By Paul Rincon
Science reporter, BBC News, Austin
New work by a team of US astronomers has shown that wherever there is room for a planet to form around a young star, it does.
It may now be possible to find all planets within a given system
The researchers predicted the existence of an unknown planet circling a star more than 200 light-years from Earth.
This prediction was based on a study of the orbits of two planets already known to orbit the star HD 74156.
They then observed the system and confirmed there was a new planet just where they predicted it would be.
The find represents the first time astronomers have successfully forecast the existence of an unknown planet since Neptune was predicted in the 1840s.
Co-author Dr Rory Barnes from the University of Arizona in Tucson presented his results here at the 211th meeting of the American Astronomical Society (AAS) in Austin, Texas.
He and his colleagues studied orbits in several planetary systems beyond that of our own Sun.
They found that planets' orbits tend to be as closely packed together as they can be. There is a limiting factor on packing: if planets huddle too closely together, gravity will start to destabilise their orbits.
The researchers reasoned that there must be universal rules applying to how planets form around young stars.
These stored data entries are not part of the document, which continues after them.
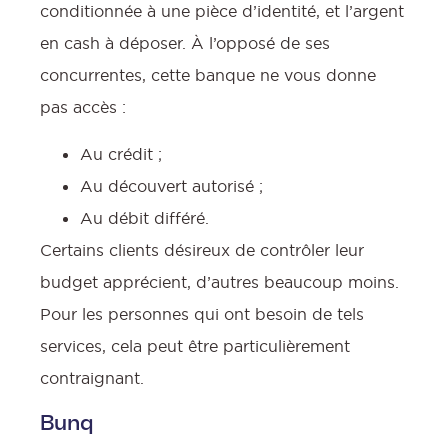
conditionnée à une pièce d’identité, et l’argent
en cash à déposer. À l’opposé de ses
concurrentes, cette banque ne vous donne
pas accès :
Au crédit ;
Au découvert autorisé ;
Au débit différé.
Certains clients désireux de contrôler leur
budget apprécient, d’autres beaucoup moins.
Pour les personnes qui ont besoin de tels
services, cela peut être particulièrement
contraignant.
Bunq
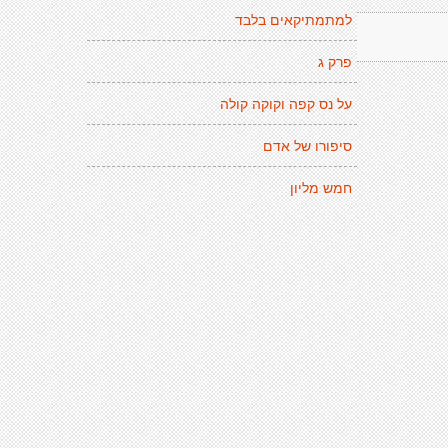
למתמתיקאים בלבד
פרק ג
על נס קפה וקוקה קולה
סיפורו של אדם
חמש מליון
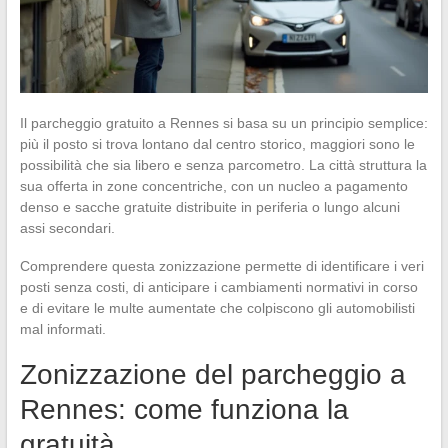
Il parcheggio gratuito a Rennes si basa su un principio semplice:
più il posto si trova lontano dal centro storico, maggiori sono le
possibilità che sia libero e senza parcometro. La città struttura la
sua offerta in zone concentriche, con un nucleo a pagamento
denso e sacche gratuite distribuite in periferia o lungo alcuni
assi secondari.
Comprendere questa zonizzazione permette di identificare i veri
posti senza costi, di anticipare i cambiamenti normativi in corso
e di evitare le multe aumentate che colpiscono gli automobilisti
mal informati.
Zonizzazione del parcheggio a
Rennes: come funziona la
gratuità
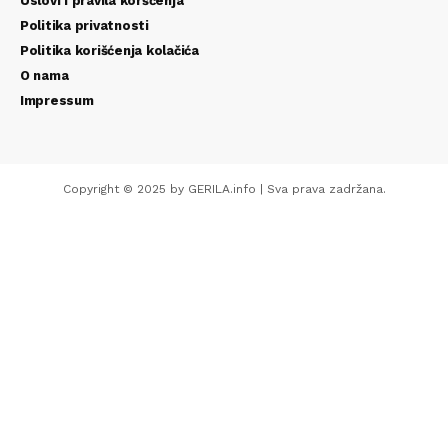
Uslovi i pravila koršćenja
Politika privatnosti
Politika korišćenja kolačića
O nama
Impressum
Copyright © 2025 by GERILA.info | Sva prava zadržana.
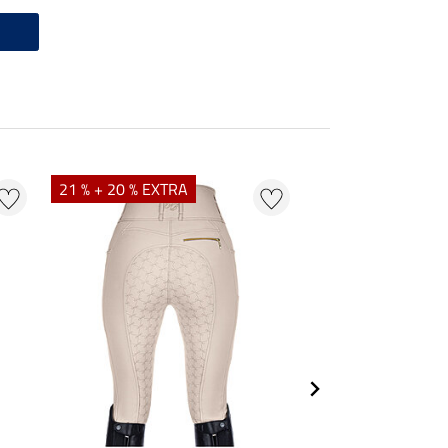
21 % + 20 % EXTRA
25 % + 20 % EXTR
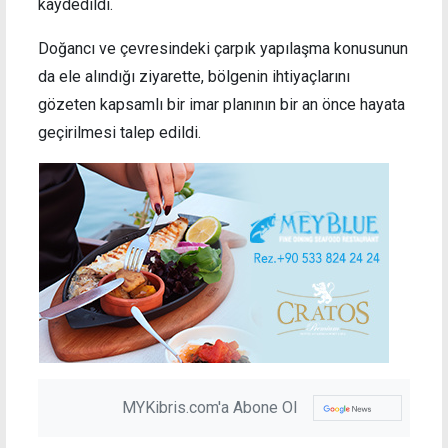
kaydedildi.
Doğancı ve çevresindeki çarpık yapılaşma konusunun
da ele alındığı ziyarette, bölgenin ihtiyaçlarını
gözeten kapsamlı bir imar planının bir an önce hayata
geçirilmesi talep edildi.
MYKibris.com'a Abone Ol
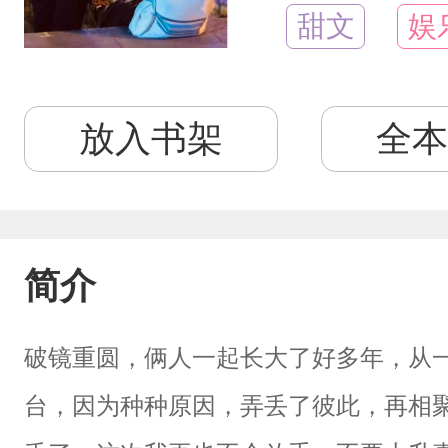
甜文
娱
放入书架
全本
简介
破镜重圆，俩人一起长大了好多年，从
台，因为种种原因，弄丢了彼此，再相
When they looked at two planets, called "b" and "c", already identified orbiting the star HD 74156, they found that there was a large gap between them.
If the scientists' "Packed Planetary Systems" theory was correct, there should be a planet between "b" and "c", and in a particular orbit around its parent star.
When Dr Jacob Bean and his colleagues from the University of Texas observed the system, they confirmed that there was indeed a new planet where Dr Barnes had predicted.
"They found it to have a mass a little bit larger than we expected, but in exactly the zone where we expected it to be," Dr Barnes told reporters.
The new planet has been named, by convention, HD 74156 d.
"For whatever reason, it seems that planetary formation is a somewhat efficient process. Wherever there is room for a planet to form, it is there; and observers can try and find it," said Dr Barnes.
"This is a new way to find planets. And more speculatively, it might be a new way to try and search for life. It may be a coincidence, but this new planet was found inside the habitable zone (around its parent star)."
Another group of astronomers has since found another planet where Dr Barnes and his colleagues had predicted one to be in another system they had considered during their analysis - 55 Cancri.
The team also forecast the presence of a planet in a stable region around the star HD 38529, and Dr Barnes said he hoped this would be confirmed soon, too.
Sara Seager, professor of astronomy at the Massachusetts Institute of Technology (MIT), commented: "This field is littered with predictions that are wrong, so I would congratulate Rory on being one of the few people to make a successful one in advance."
She added: "It will be great to see if we can find all planets within a given system, because it will tell us something about planet formation around other stars."